Over the past few days, I’ve read a lot of concern about the potential for environmental damage that Adani may cause in Queensland. I suspect that this concern may be misplaced.
Let’s take the facts as we know them:
- Adani greatly exaggerated the number of jobs that the mine was liable to create when proposing the mine and has since revised it down from 10,000 to around 1400.
- Adani is having trouble obtaining finance from the banks. While there are a number of reasons for this, including banks not wanting to establish new associations with “dirty” industries in the current environment, the main reason is that banks have a long history of refusing to lend money to businesses who look unlikely to have a profitable future.
- Coal prices are tanking.
- The only way that Adani is likely to actually raise the money to go ahead with their mine is with a large Federal “loan”. Or subsidy.
Now, when you put these facts together, the following scenario seems the most likely:
Adani tells the Turnbull government that it’s having trouble raising finance. The Turnbull government makes a grand announcement that it’s using its North Australia Development Fund to lend or give the company the money to go ahead because they’re all about jobs and growth and this will enable the people of India to lift themselves out of poverty, so we can use some of the Foreign Aid Budget as well. Adani does some surveying, some feasibility studies, some ground work, some leg work, pays several related firms for related work, before declaring that the Queensland mine isn’t economically viable and the money’s all gone, but hey, thanks for thinking of us and while we didn’t actually make any money, you kept a lot of our subsidiary companies in work and everything falls apart before any port is built at Abbot Point.

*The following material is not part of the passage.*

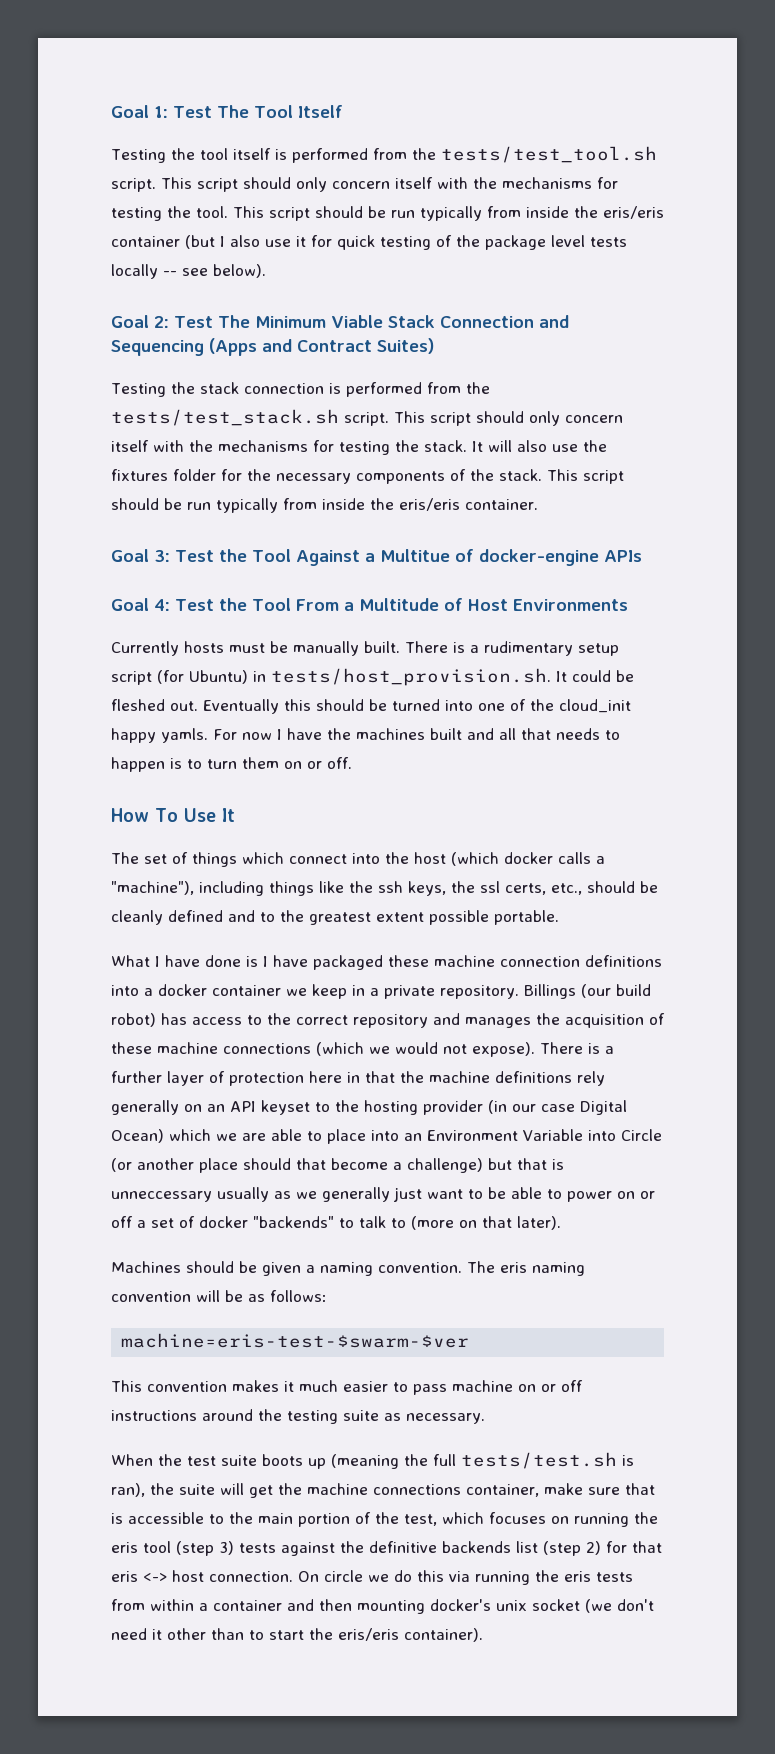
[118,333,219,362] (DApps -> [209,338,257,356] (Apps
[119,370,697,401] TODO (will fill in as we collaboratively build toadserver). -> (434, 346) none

Now if I can see this, why can’t the Federal Government? Well, there’s two possibilities: One is that they’re corrupt and happy to transfer money from the public sector to private firms in order for any largesse they may receive in return. The other is that they’re as stupid as they appear when they mumble their three word slogans and suggest that to get the Budget back on track we need get the economy growing because that’ll give us more revenue even though we keep insisting that we don’t have a revenue problem.
Of course, I am overlooking the possibility that when Adani tells them that mine is no longer viable that they decide that – unlike the car industry – it’d be a really, really good idea to subsidise them because of all the 457 jobs that the mine is likely to create.